I am very new to dvc and I am in the process of setting up all existing datasets that we have using dvc, so we can all share the data efficiently in a meaningful way.
The dvc has been setup successfully using network drives as data storage. I have created a repo, which contains several smaller datasets. Each dataset is placed in a subfolder within a directory, which has been pushed to the save location on the network drive using dvc push as one repo.
My question is, is it possible to only pull one dataset (one subfolder) within this repo? Later we will be applying different transformation/data augmentation techniques on these datasets to create new datasets.
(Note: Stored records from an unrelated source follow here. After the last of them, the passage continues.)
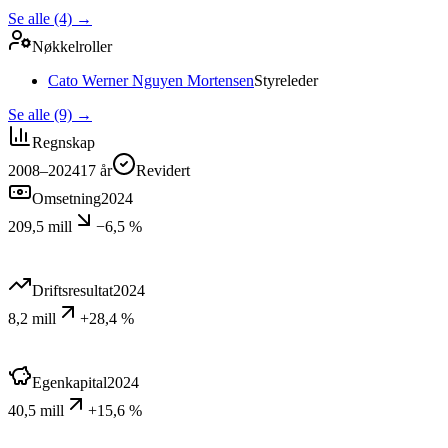
Se alle (4)
→
Nøkkelroller
Cato Werner Nguyen Mortensen
Styreleder
Se alle (9)
→
Regnskap
2008–2024
17
år
Revidert
Omsetning
2024
209,5 mill
−6,5 %
Driftsresultat
2024
8,2 mill
+28,4 %
Egenkapital
2024
40,5 mill
+15,6 %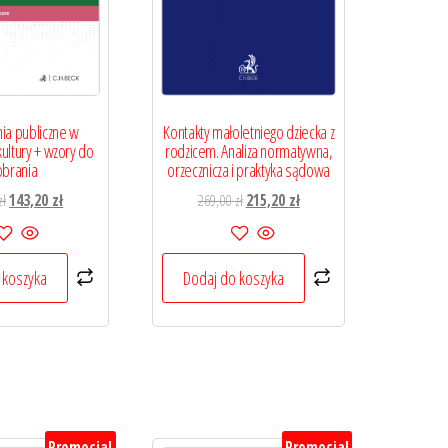
ia publiczne w
Kontakty małoletniego dziecka z
kultury + wzory do
rodzicem. Analiza normatywna,
brania
orzecznicza i praktyka sądowa
Pierwotna
Aktualna
Pierwotna
Aktualna
zł
143,20
zł
269,00
zł
215,20
zł
cena
cena
cena
cena
wynosiła:
wynosi:
wynosiła:
wynosi:
179,00 zł.
143,20 zł.
269,00 zł.
215,20 zł.
 koszyka
Dodaj do koszyka
Promocja!
Promocja!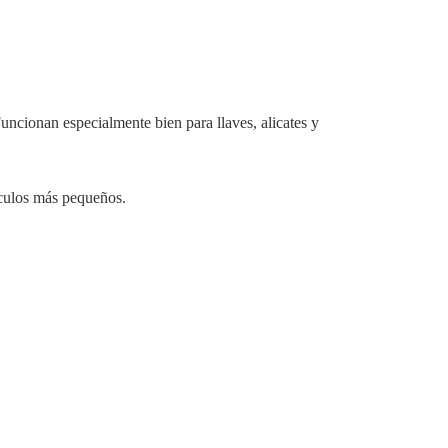
Funcionan especialmente bien para llaves, alicates y
tículos más pequeños.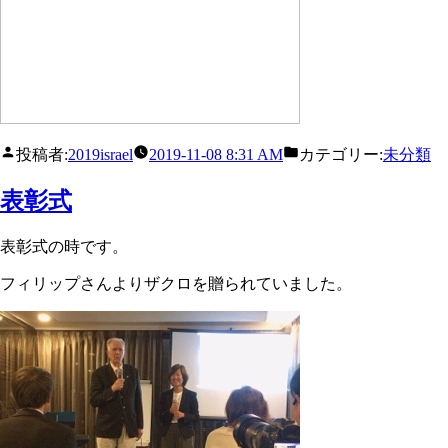
投稿者:
2019israel
2019-11-08 8:31 AM
カテゴリー:
未分類
表彰式
表彰式の時です。
フィリップさんよりザクロを贈られていました。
If we can’t pull subdirectories within the same repo, does this mean we need to create new repos instead?
You can use
dvc pull on subfolders (or individual files) of a DVC-tracked directory. So if you have something like:
dvc add dataset/
You can do:
dvc pull dataset/some/subdir/
to only pull the specific data you are interested in.
Hi I followed your instructions, for example:
dvc add data/
Then I removed by local copy by:
rm -r data/original/dataset1
Then I try to get it back from my remote copy by:
dvc pull data/original/dataset1
The response I get was : Everything is up to date.
But dataset1 was still missing from the data/original directory.
What am I doing wrong?
Can you please run
and then post the output here? It sounds like you might be using an outdated version of DVC
Here it is:
Platform: Python 3.8.12 on Linux-4.15.0-166-generic-x86_64-with-glibc2.17
webhdfs (fsspec = 2022.1.0),
http (aiohttp = 3.8.1, aiohttp-retry = 2.4.6),
https (aiohttp = 3.8.1, aiohttp-retry = 2.4.6)
Cache types: hardlink, symlink
Cache directory: xfs on /dev/sda3
Workspace directory: xfs on /dev/sda3
Repo: dvc, git
Ok, I think I know why. I had to install dvc[gs] package after pip install dvc.
I think the instruction should be a bit clearer from this page: https://dvc.org/doc/install/linux
Or make the error messages a bit clearer. Just a suggestion.
Anyway, thanks for your help.